Record excerpts:
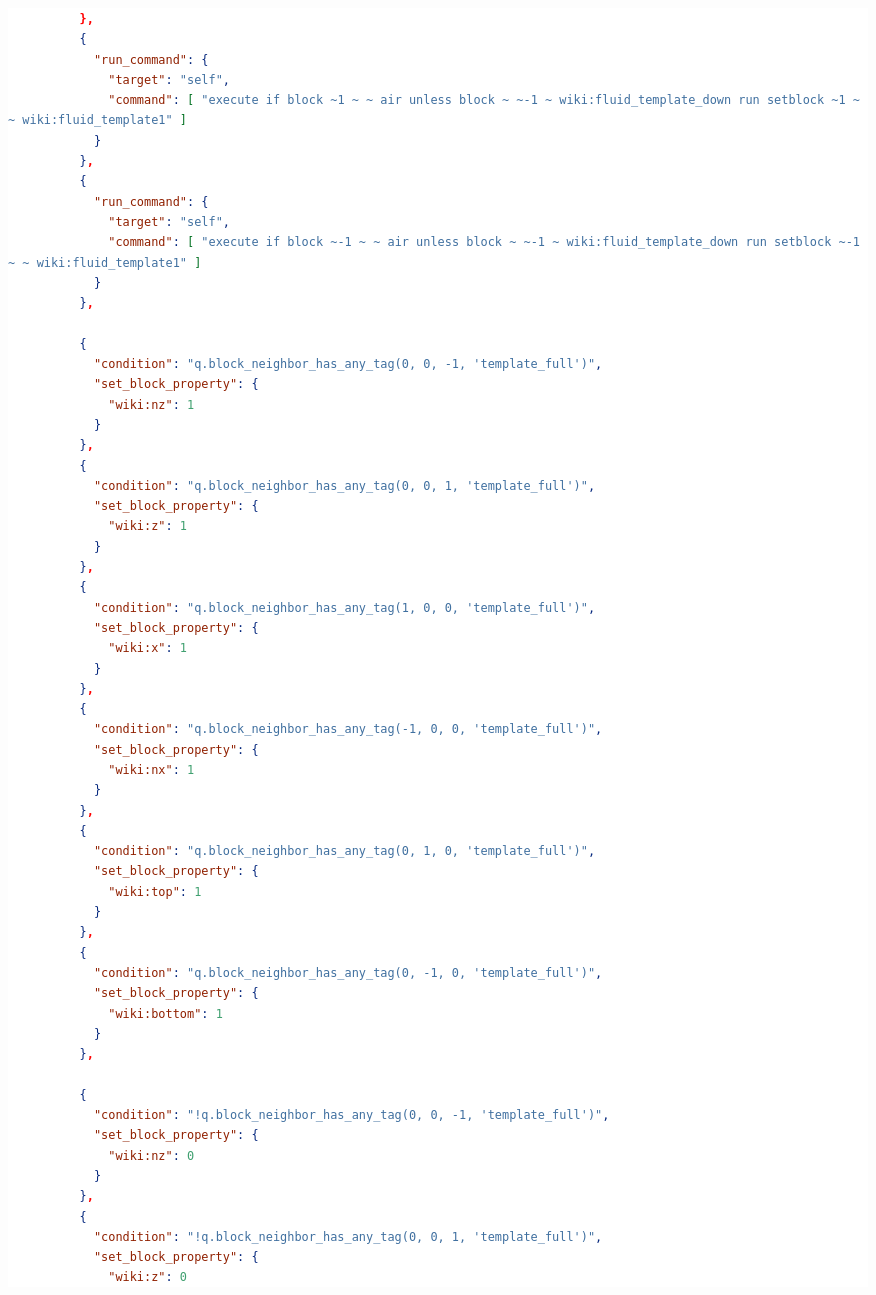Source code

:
 ```json
          },
          {
            "run_command": {
              "target": "self",
              "command": [ "execute if block ~1 ~ ~ air unless block ~ ~-1 ~ wiki:fluid_template_down run setblock ~1 ~ ~ wiki:fluid_template1" ]
            }
          },
          {
            "run_command": {
              "target": "self",
              "command": [ "execute if block ~-1 ~ ~ air unless block ~ ~-1 ~ wiki:fluid_template_down run setblock ~-1 ~ ~ wiki:fluid_template1" ]
            }
          },

          {
            "condition": "q.block_neighbor_has_any_tag(0, 0, -1, 'template_full')",
            "set_block_property": {
              "wiki:nz": 1
            }
          },
          {
            "condition": "q.block_neighbor_has_any_tag(0, 0, 1, 'template_full')",
            "set_block_property": {
              "wiki:z": 1
            }
          },
          {
            "condition": "q.block_neighbor_has_any_tag(1, 0, 0, 'template_full')",
            "set_block_property": {
              "wiki:x": 1
            }
          },
          {
            "condition": "q.block_neighbor_has_any_tag(-1, 0, 0, 'template_full')",
            "set_block_property": {
              "wiki:nx": 1
            }
          },
          {
            "condition": "q.block_neighbor_has_any_tag(0, 1, 0, 'template_full')",
            "set_block_property": {
              "wiki:top": 1
            }
          },
          {
            "condition": "q.block_neighbor_has_any_tag(0, -1, 0, 'template_full')",
            "set_block_property": {
              "wiki:bottom": 1
            }
          },

          {
            "condition": "!q.block_neighbor_has_any_tag(0, 0, -1, 'template_full')",
            "set_block_property": {
              "wiki:nz": 0
            }
          },
          {
            "condition": "!q.block_neighbor_has_any_tag(0, 0, 1, 'template_full')",
            "set_block_property": {
              "wiki:z": 0
```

What you have to do:
Pick out, from the lines above, every one that contains the string "setblock".

Written reply:
              "command": [ "execute if block ~1 ~ ~ air unless block ~ ~-1 ~ wiki:fluid_template_down run setblock ~1 ~ ~ wiki:fluid_template1" ]
              "command": [ "execute if block ~-1 ~ ~ air unless block ~ ~-1 ~ wiki:fluid_template_down run setblock ~-1 ~ ~ wiki:fluid_template1" ]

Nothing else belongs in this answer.